#### WHAT YOU ARE ASKED TO DO
In the supplied passage below, rewrite the paragraph beginning "Their rescue by the English tug" as a short bulleted list that keeps its main facts.

[Opening SUPPLIED PASSAGE section]

There was, therefore, nothing to do but wait, and we waited.
“We discussed the manuscript and hazarded guesses
concerning it and the strange events it narrated. The torpedoing of the
liner upon which Bowen J. Tyler, Jr., had taken passage for France to join
the American Ambulance was a well-known fact, and I had further substantiated
by wire to the New York office of the owners, that a Miss La Rue had been
booked for passage. Further, neither she no Bowen had been mentioned among
the list of survivors; nor had the body of either of them been recovered.
“Their rescue by the English tug was entirely
probable; the capture of the enemy U-33 by the tug’s crew was not beyond
the range of possibility; and their adventures during the perilous cruise
which the treachery and deceit of Benson extended until they found themselves
in the waters of the far South Pacific with depleted stores and poisoned
water-casks, while bordering upon the fantastic, appeared logical enough
as narrated, event by event, in the manuscript.” (PTF/1.)
Again, ERB is having fun. Note how he addresses any reader who may have
doubted the credibility of the first book of the Trilogy.

[Closing SUPPLIED PASSAGE section]
[Opening SUPPLIED INFORMATION section]

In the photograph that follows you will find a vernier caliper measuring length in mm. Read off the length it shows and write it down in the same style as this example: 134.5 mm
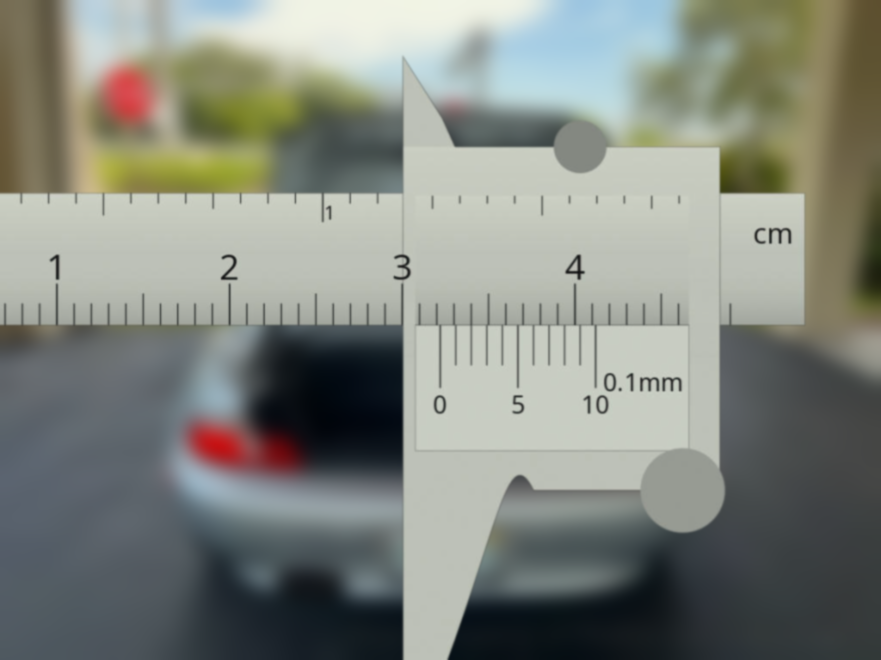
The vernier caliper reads 32.2 mm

[Closing SUPPLIED INFORMATION section]

#### TASK SOLUTION
- Their rescue by the English tug was entirely probable.
- The capture of the enemy U-33 by the tug's crew was not beyond possibility.
- Through the treachery and deceit of Benson, their perilous cruise went on until they reached the far South Pacific with depleted stores and poisoned water-casks.
- These adventures bordered on the fantastic but seemed logical enough as the manuscript told them, event by event.